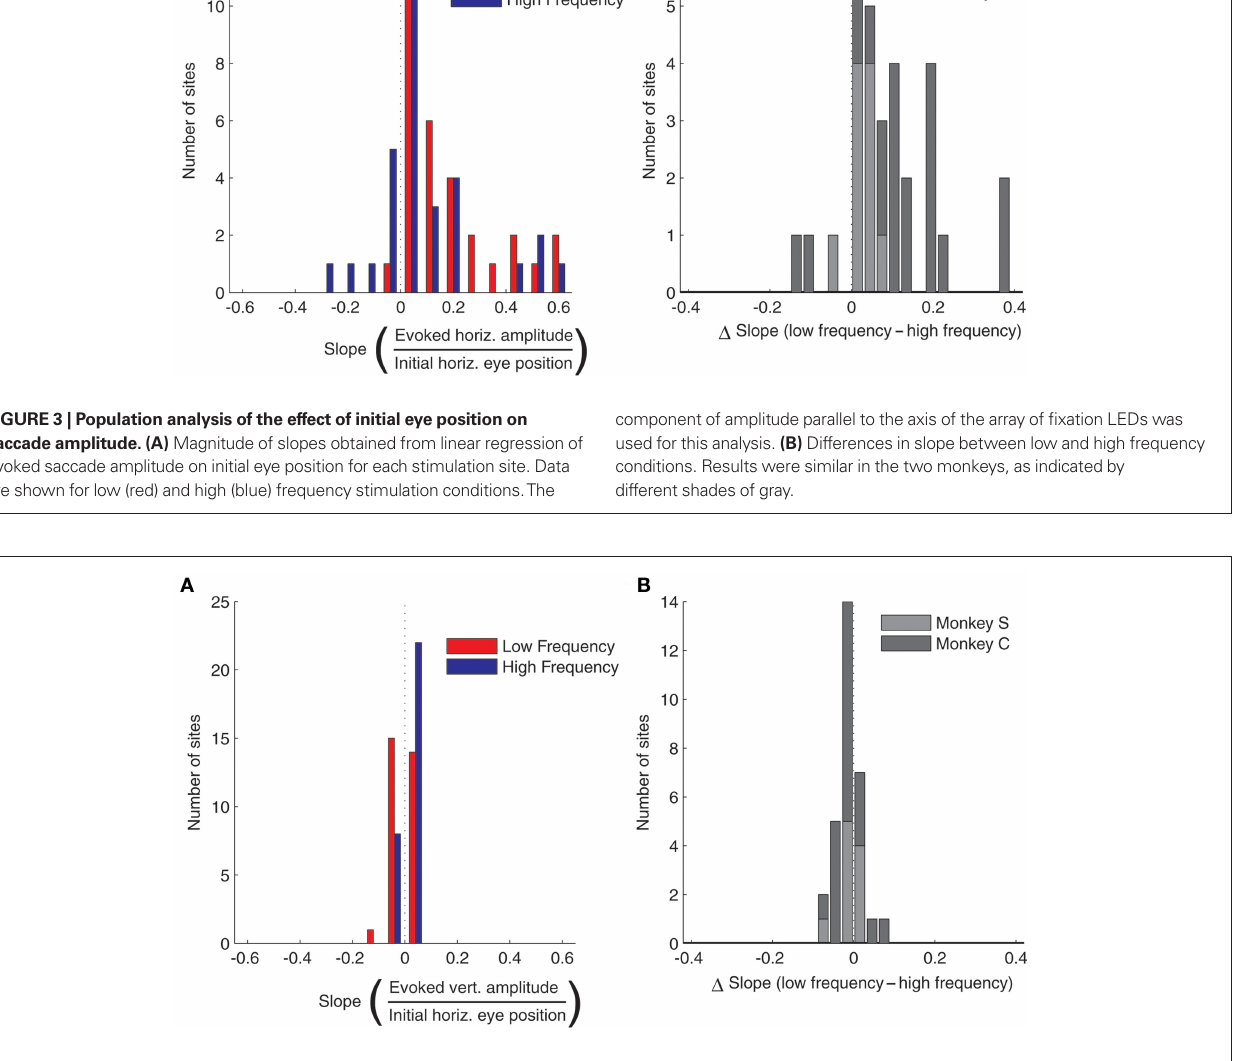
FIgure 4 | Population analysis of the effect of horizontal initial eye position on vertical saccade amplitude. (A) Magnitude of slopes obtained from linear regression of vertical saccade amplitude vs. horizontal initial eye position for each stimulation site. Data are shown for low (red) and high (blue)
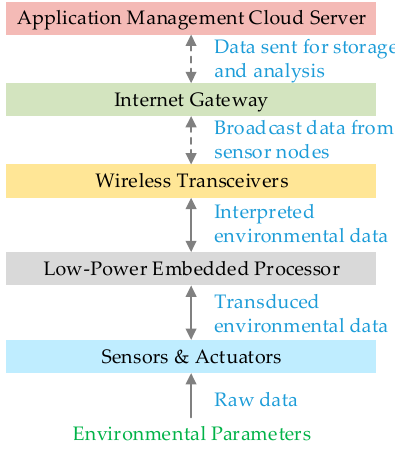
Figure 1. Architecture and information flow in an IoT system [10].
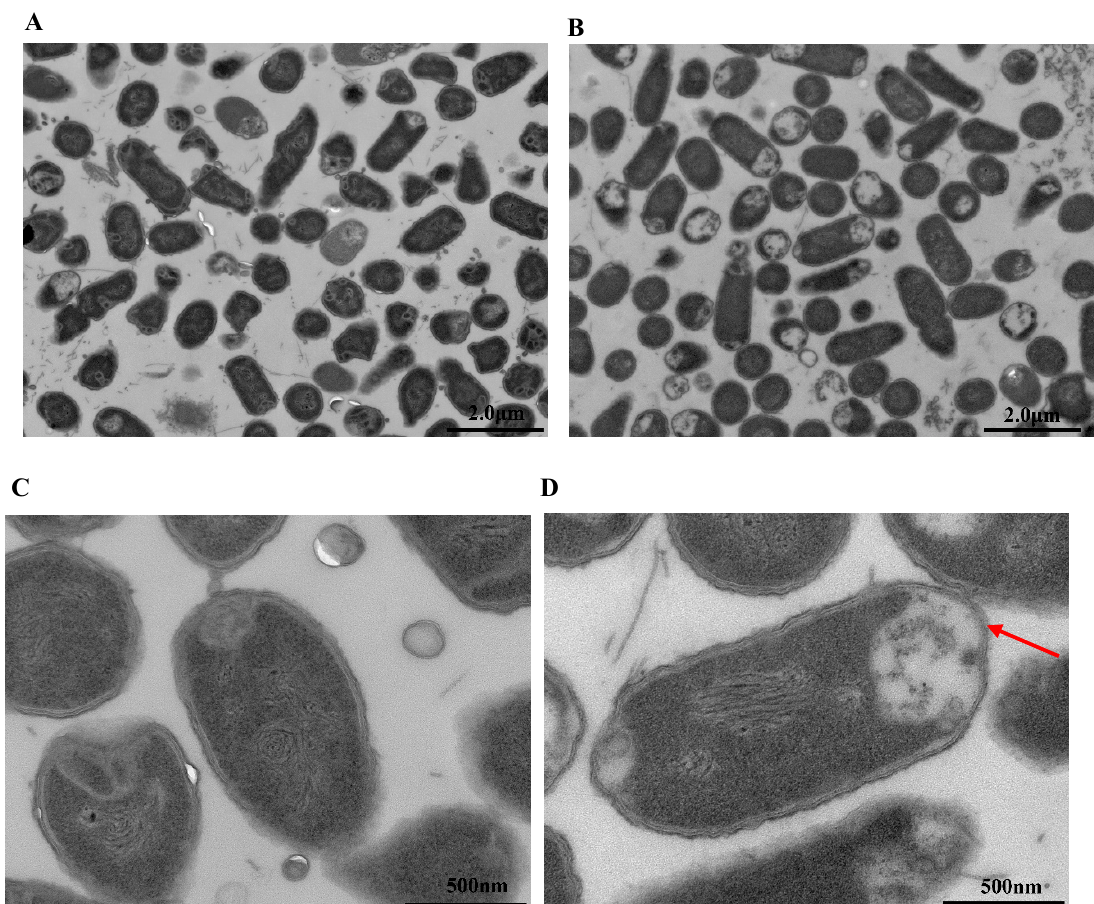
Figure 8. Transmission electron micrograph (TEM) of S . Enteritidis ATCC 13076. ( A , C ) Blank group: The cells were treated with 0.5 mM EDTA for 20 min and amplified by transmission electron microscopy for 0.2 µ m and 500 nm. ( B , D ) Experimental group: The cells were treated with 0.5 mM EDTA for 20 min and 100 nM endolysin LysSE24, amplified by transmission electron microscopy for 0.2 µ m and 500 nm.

+++++

Work to be completed ▸ Please print the listing above again word for word, without its pictures.

Worked solution ▸
FIgure 4 | Population analysis of the effect of horizontal initial eye position on vertical saccade amplitude. (A) Magnitude of slopes obtained from linear regression of vertical saccade amplitude vs. horizontal initial eye position for each stimulation site. Data are shown for low (red) and high (blue)
Figure 1. Architecture and information flow in an IoT system [10].
Figure 8. Transmission electron micrograph (TEM) of S . Enteritidis ATCC 13076. ( A , C ) Blank group: The cells were treated with 0.5 mM EDTA for 20 min and amplified by transmission electron microscopy for 0.2 µ m and 500 nm. ( B , D ) Experimental group: The cells were treated with 0.5 mM EDTA for 20 min and 100 nM endolysin LysSE24, amplified by transmission electron microscopy for 0.2 µ m and 500 nm.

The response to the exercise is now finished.